What is Ipu sorry I'm not familiar and I'm also looking for 3d background but I want to do the back of a 300gallon


----------



## monkE (Aug 4, 2010)

Travo said:


> What is Ipu sorry I'm not familiar and I'm also looking for 3d background but I want to do the back of a 300gallon


Island Pets Unlimited

but I doubt they have anything that big


----------



## shelby67 (Jun 19, 2011)

At that size u might wanna look into a diy project or have someone make u one..
My bf Grizadams_07mm has made some for our tanks and they are amazing.


----------



## Travo (Dec 16, 2012)

Hmm well i will have to look into that i wouldnt know how to make one myself ,I was under impression you could buy in strips and cut down to size on your own. Ive just recently noticed these 3d backgrounds and i think there kool as heck , i just started my 165gall up or i would have used 3d in that tank but the new tank the 300 is gunna need to have it >


----------



## MOLOTO (Jun 8, 2010)

We are saving up for 2 of the 6 ft backgrounds for the 135g tanks.

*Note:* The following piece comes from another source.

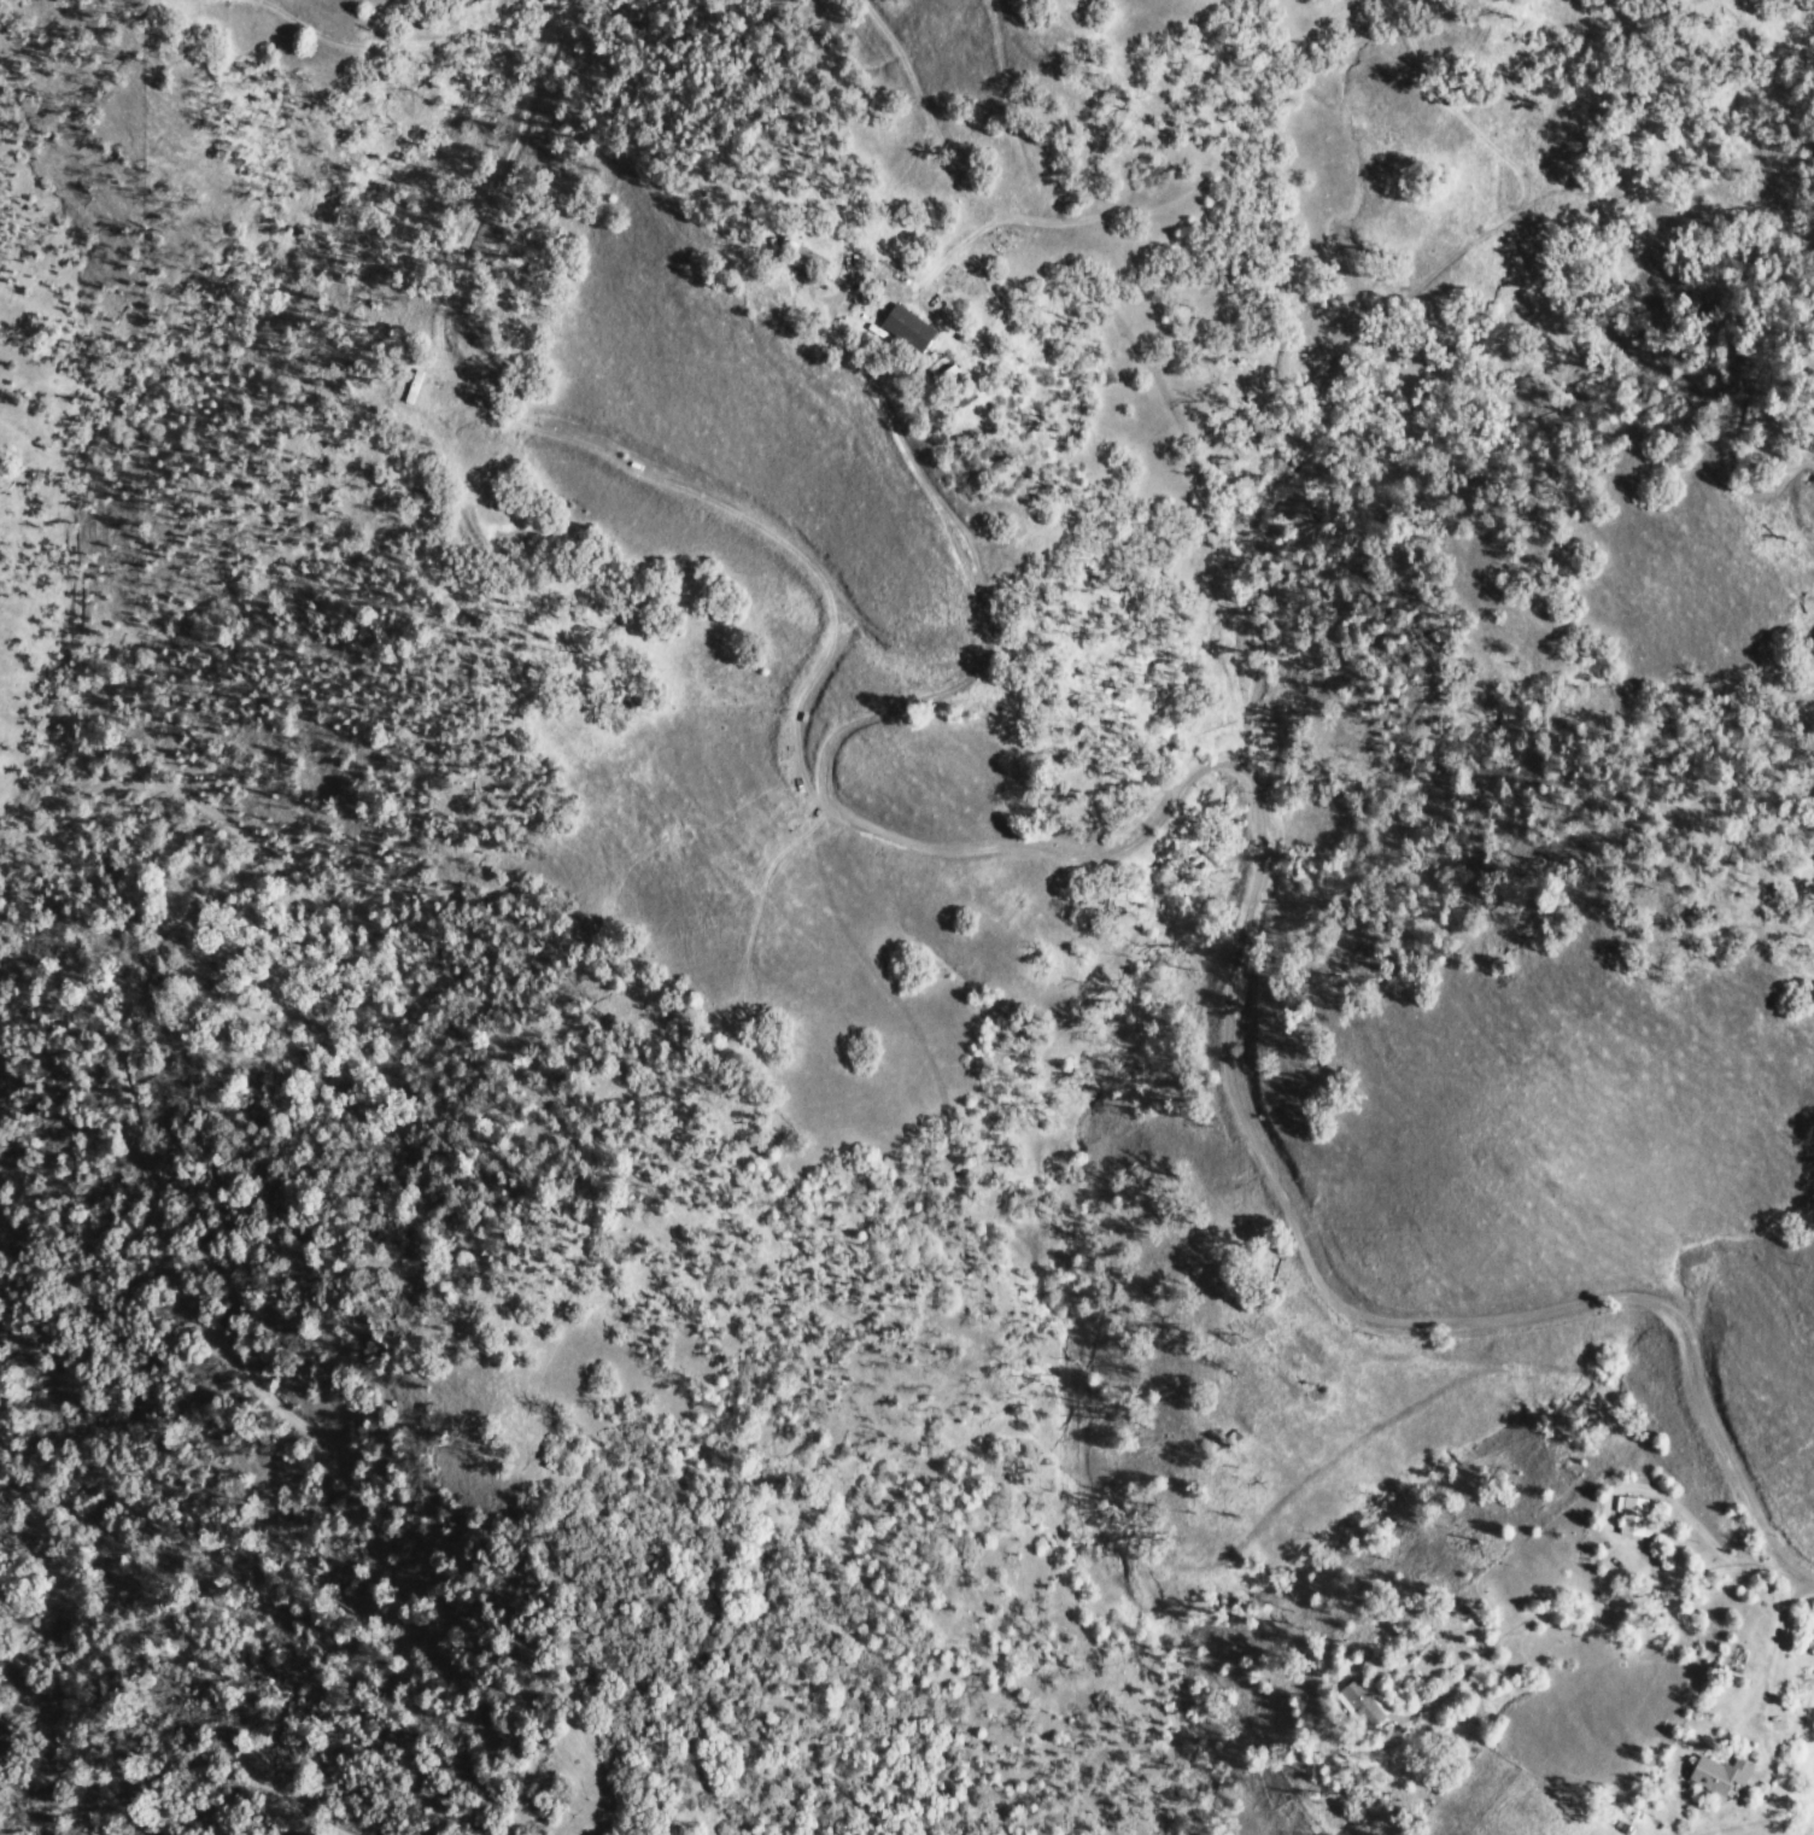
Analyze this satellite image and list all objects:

Aquarium, Reptile & Pet Backgrounds | Universal Rocks


----------



## Mferko (Jun 8, 2010)

sweet i'll stop by there one time when im working up in the edmonton area
150 bucks isnt even that bad for the canyon rock one... the malawi and tanganyika ones are a tad pricey tho

i suppose now i have to dedide between brown or grey


----------



## Mferko (Jun 8, 2010)

boo
gills n fins is out of canyon rock backgrounds and wont be getting them anymore
im not a big fan of how thick the malawi/tanganyika ones are especially at almost double the price
guess i'll keep searching.


----------